Accidents of Nature
By Harriet McBryde Johnson
Copyright 2006, Henry Holt and company, New York
360 Braille pages
Disability, Young Adult
If you dive heart-first into Harriet McBryde Johnson’s autobiographical novel, “Accidents of Nature”, you won’t come up gasping for air. Rather, dwelling among strange creatures, you will find yourself breathing for the first time.
Set in 1970, the story is told through the experiences of Jean, a seventeen year old girl who just happens to have been born with Cerebral Palsy. Jean thinks she is like everyone at her “normal” high school in small Crosstown, South Carolina. She has friends, goes with them to ball games, even joins them when they grab a burger. But when she spends ten days at Camp Courage, her reign as poster child and telethon inspiration seems destined to crash.
For the first time in her life, Jean ventures beyond the parameters of her loving family and is thrown into the mix with other “freaks”. She watches as fellow “crips” remove body parts to enjoy the weightlessness of swimming, and listens terrified while cabinmates moan and howl with seizures and fits. She endures the patronizing attitudes of camp staff, even as they risk their own well-being to assist campers in distress. Most touching of all, as we listen in, she collides with the reality of who she is, and questions her place in the world.
Ms. Johnson masterfully sets the tone for Jean’s story in the prologue as she reflects upon the camp’s setting, and hints at the title’s meaning. “Twisted and shapely, bent and straight” trees which survived the process of natural selection, she writes,
“…did not survive because they were fit. Rather, they were proven fit because they survived. They survived by accident.”
And as Jean’s fellow campers come forward, the question arises in our minds: what about their quality of life?

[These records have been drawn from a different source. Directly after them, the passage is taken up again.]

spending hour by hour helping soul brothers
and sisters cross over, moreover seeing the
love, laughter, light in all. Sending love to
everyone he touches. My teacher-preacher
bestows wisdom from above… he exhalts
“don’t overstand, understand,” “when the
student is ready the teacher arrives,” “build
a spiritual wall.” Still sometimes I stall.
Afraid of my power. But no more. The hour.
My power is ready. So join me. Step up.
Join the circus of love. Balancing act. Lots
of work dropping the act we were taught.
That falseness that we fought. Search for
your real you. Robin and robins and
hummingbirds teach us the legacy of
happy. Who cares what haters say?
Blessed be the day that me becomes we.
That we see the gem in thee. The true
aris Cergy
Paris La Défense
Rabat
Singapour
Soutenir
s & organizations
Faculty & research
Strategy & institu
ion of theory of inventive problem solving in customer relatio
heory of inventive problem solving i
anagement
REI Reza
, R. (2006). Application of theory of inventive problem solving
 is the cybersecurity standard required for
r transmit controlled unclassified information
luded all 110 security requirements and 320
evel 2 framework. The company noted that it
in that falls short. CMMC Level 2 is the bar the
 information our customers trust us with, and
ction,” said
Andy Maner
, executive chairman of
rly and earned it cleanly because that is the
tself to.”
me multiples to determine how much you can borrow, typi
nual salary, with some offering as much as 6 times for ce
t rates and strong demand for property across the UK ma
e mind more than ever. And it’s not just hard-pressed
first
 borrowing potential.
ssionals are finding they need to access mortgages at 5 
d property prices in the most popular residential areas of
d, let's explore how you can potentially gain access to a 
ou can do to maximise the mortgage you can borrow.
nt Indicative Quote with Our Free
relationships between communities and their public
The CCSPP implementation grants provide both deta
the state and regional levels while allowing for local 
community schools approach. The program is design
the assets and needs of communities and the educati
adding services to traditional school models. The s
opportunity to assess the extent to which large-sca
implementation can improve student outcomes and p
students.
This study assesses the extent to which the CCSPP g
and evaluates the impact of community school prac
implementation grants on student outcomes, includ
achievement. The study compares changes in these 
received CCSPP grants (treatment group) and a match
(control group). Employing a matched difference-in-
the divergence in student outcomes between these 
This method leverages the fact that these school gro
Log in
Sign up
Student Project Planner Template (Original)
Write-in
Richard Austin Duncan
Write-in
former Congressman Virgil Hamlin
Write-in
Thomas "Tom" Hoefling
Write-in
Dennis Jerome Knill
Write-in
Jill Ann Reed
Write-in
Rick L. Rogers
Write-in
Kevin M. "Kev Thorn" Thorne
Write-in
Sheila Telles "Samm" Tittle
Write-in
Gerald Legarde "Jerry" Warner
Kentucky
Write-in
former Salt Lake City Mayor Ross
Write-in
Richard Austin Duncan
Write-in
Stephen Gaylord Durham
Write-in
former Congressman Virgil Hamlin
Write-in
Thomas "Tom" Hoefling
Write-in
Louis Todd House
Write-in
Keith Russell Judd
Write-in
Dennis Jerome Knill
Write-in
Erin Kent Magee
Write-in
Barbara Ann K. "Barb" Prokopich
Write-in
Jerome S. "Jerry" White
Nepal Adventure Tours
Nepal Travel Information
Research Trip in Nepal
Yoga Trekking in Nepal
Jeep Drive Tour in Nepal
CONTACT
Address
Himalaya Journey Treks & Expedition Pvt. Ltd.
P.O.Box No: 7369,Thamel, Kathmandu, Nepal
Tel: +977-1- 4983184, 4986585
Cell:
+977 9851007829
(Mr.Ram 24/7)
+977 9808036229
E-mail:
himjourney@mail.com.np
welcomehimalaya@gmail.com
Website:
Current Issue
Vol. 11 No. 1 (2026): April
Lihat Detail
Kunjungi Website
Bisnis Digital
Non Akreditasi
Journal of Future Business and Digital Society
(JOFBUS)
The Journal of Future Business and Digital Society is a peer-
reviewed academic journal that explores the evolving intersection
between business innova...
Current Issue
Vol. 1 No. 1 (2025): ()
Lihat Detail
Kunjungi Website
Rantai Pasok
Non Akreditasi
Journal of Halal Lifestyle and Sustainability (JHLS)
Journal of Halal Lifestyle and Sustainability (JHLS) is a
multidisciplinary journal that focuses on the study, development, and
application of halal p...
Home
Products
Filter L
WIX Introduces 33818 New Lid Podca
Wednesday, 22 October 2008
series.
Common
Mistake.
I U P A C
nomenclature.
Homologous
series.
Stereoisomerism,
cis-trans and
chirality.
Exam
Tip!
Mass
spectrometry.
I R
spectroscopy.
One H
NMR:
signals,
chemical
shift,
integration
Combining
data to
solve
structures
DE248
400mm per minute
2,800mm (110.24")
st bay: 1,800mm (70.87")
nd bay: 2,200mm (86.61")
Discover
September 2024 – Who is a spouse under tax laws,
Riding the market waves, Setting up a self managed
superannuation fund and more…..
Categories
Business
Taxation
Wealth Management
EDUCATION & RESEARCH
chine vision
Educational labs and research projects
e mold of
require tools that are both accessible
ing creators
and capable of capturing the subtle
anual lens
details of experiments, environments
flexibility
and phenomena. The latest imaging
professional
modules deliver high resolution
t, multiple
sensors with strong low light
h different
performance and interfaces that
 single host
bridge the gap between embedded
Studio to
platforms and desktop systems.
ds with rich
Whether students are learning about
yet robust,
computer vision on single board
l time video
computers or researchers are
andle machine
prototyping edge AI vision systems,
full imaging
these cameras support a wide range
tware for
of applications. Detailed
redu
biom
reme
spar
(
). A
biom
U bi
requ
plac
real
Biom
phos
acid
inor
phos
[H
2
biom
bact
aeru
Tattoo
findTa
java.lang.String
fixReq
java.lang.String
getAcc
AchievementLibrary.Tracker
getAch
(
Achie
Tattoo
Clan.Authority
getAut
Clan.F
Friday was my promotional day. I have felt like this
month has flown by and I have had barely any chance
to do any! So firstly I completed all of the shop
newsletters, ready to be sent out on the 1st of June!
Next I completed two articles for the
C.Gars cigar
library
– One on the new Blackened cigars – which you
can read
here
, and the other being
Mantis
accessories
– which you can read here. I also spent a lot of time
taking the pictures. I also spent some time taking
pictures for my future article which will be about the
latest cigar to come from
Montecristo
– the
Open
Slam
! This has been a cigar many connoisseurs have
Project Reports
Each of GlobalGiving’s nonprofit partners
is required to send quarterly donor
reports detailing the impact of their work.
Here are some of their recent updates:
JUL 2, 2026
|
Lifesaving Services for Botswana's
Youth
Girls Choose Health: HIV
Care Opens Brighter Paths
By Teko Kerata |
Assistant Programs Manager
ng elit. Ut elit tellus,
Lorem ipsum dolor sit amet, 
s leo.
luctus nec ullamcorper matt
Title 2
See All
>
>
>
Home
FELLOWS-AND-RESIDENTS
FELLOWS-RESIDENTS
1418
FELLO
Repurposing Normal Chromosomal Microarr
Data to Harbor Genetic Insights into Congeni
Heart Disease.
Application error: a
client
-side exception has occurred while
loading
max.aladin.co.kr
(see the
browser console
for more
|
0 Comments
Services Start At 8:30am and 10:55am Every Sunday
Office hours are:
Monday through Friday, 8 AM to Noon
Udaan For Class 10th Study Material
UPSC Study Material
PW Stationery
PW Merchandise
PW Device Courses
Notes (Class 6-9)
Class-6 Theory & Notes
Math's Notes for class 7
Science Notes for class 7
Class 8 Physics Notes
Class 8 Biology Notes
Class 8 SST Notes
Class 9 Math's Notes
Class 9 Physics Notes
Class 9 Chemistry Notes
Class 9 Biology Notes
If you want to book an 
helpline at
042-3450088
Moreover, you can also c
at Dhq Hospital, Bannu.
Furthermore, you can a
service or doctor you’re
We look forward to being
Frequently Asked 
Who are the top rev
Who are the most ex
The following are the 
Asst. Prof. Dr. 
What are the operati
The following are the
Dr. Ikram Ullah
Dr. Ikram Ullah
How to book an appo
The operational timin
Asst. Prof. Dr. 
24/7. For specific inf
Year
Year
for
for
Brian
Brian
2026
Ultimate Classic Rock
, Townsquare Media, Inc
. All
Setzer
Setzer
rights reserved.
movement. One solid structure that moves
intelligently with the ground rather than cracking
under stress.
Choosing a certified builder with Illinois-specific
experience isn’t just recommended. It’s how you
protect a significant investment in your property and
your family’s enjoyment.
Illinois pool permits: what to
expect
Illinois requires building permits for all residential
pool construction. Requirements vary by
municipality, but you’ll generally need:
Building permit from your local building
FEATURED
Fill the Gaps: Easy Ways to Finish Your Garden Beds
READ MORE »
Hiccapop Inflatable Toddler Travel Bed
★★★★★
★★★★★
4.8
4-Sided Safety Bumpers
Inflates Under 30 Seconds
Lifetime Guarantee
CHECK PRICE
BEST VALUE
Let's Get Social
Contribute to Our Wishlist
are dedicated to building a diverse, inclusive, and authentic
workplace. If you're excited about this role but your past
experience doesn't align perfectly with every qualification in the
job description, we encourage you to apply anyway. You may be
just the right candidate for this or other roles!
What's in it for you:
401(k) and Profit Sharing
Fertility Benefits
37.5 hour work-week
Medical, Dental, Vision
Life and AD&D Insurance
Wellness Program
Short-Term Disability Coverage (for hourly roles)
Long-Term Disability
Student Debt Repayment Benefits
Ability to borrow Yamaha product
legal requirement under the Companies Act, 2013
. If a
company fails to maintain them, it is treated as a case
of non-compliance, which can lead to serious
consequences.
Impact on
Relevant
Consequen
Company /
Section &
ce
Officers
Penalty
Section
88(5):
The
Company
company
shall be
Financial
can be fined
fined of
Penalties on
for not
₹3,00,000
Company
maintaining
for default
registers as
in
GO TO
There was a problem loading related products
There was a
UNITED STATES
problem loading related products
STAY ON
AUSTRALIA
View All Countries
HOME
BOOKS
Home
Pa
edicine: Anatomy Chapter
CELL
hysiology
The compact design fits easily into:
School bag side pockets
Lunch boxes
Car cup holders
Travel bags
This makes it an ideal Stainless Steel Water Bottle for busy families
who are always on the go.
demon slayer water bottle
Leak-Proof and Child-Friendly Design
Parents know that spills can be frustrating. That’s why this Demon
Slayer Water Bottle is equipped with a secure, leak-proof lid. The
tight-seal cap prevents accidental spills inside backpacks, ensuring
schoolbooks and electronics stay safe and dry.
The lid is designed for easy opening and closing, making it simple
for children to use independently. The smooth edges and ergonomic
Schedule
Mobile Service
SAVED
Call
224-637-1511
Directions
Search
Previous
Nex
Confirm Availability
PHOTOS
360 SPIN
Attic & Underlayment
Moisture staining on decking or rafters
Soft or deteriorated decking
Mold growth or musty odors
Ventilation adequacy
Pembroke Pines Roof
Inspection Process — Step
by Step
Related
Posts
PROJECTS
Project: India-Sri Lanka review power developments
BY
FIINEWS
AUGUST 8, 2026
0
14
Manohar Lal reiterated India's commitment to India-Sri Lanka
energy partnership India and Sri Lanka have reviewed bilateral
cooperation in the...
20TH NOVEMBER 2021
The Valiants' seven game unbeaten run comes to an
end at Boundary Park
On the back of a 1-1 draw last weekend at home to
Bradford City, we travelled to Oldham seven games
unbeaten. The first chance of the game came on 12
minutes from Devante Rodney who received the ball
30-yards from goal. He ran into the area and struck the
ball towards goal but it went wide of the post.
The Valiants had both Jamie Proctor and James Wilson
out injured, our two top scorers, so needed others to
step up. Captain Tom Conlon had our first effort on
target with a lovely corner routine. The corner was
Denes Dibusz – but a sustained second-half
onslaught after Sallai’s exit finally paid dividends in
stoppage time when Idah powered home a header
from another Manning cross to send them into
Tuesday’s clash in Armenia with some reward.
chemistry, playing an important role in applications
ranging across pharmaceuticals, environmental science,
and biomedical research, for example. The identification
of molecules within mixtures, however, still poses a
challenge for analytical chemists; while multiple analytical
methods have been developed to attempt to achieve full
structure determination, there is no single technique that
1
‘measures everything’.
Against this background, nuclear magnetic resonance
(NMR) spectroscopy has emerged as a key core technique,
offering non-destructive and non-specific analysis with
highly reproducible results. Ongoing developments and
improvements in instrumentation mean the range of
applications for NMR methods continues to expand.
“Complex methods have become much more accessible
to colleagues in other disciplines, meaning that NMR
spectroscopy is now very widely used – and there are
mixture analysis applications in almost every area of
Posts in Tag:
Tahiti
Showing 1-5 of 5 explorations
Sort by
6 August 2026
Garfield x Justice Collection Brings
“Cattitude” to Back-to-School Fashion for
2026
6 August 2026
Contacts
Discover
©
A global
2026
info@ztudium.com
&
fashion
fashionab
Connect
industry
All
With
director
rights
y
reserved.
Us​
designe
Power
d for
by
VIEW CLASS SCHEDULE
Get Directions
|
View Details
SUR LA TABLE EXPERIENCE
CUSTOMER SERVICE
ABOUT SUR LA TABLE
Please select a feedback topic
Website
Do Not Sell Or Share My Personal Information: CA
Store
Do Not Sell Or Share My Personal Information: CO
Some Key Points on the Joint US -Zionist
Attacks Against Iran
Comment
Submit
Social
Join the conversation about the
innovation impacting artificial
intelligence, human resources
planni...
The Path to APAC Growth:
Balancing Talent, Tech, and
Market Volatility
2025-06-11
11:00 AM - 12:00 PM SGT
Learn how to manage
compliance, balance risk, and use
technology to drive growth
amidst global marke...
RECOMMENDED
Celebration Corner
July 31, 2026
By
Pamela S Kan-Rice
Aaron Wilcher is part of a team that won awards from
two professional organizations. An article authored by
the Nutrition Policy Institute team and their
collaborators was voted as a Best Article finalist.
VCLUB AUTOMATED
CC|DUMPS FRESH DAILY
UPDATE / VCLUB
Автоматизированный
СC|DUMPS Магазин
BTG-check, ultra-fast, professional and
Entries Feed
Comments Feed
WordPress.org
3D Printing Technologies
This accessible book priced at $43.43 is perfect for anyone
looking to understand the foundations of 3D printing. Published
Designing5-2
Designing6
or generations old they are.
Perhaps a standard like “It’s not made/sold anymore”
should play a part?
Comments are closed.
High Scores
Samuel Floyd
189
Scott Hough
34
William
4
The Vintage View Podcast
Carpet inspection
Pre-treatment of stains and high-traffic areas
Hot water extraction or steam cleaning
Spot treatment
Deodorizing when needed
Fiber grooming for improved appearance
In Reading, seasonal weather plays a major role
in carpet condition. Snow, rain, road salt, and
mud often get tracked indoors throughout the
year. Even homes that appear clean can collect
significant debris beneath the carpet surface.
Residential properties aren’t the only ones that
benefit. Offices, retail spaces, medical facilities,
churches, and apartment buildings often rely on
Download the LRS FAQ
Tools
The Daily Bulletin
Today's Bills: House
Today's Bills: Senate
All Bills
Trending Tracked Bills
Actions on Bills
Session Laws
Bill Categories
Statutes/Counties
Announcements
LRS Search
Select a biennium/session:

Everyone is sure to steer clear of Willie, with the hideous face you can’t stomach and physical characteristics equally as abominable. Dolly is mindlessly oblivious of everything around her as she babbles on and on about the novella she is writing. Margie is sweet and always helpful, but you know she is destined to remain a child. And Sara may be more intelligent and well-read than anyone, but she will require assistance with everything for as long as she lives.
No wonder Jean questions her own future happiness.
The story’s everyday realism becomes most significant when you learn Ms. Johnson writes from personal experience. She attended a school for children with disabilities until age thirteen, and a cross-disability summer camp until age seventeen. She became a lawyer in 1985, was active in the struggle for social justice, especially disability rights, and holds the world endurance record (fifteen years without interruption as of 2006) for protesting the Jerry Lewis telethon for the Muscular Dystrophy Association. She died in 2008.
Reading Accidents of Nature in Braille, I couldn’t help considering my own sense of independence, and all the people in my life who have helped me achieve it. At the same time, my emotions were seized by memories of the two years I attended Litzsinger, a special school for physically challenged, mentally retarded, and deaf students. I remember how easy it was to become one of them, reveling in their off-beat humor, learning alongside classmates born with cerebral palsy and muscular dystrophy, teenagers who struggled minute by minute to move a hand, formulate discernable speech, or simply prove to onlookers they were in fact human beings.
Accidents of Nature is definitely a window into the world of difference. But a funny thing happens as readers gaze, or sometimes gawk, at the “spazzos” and “aussies” attending Camp Courage. We catch a glimpse of our own reflections in the glass—and recognize we are one of them. Their longings are our longings. Their dreams are our dreams. And by finally engaging their humanity, we, too, become human.
And like Jean, we can’t help declaring,
“I’m not disgusted by the others, people with pieces missing or mangled. I count it a rare privilege to see them all without their coverings, their equipment, their attachments, their replacement parts, as they really are, in all their strange variety.”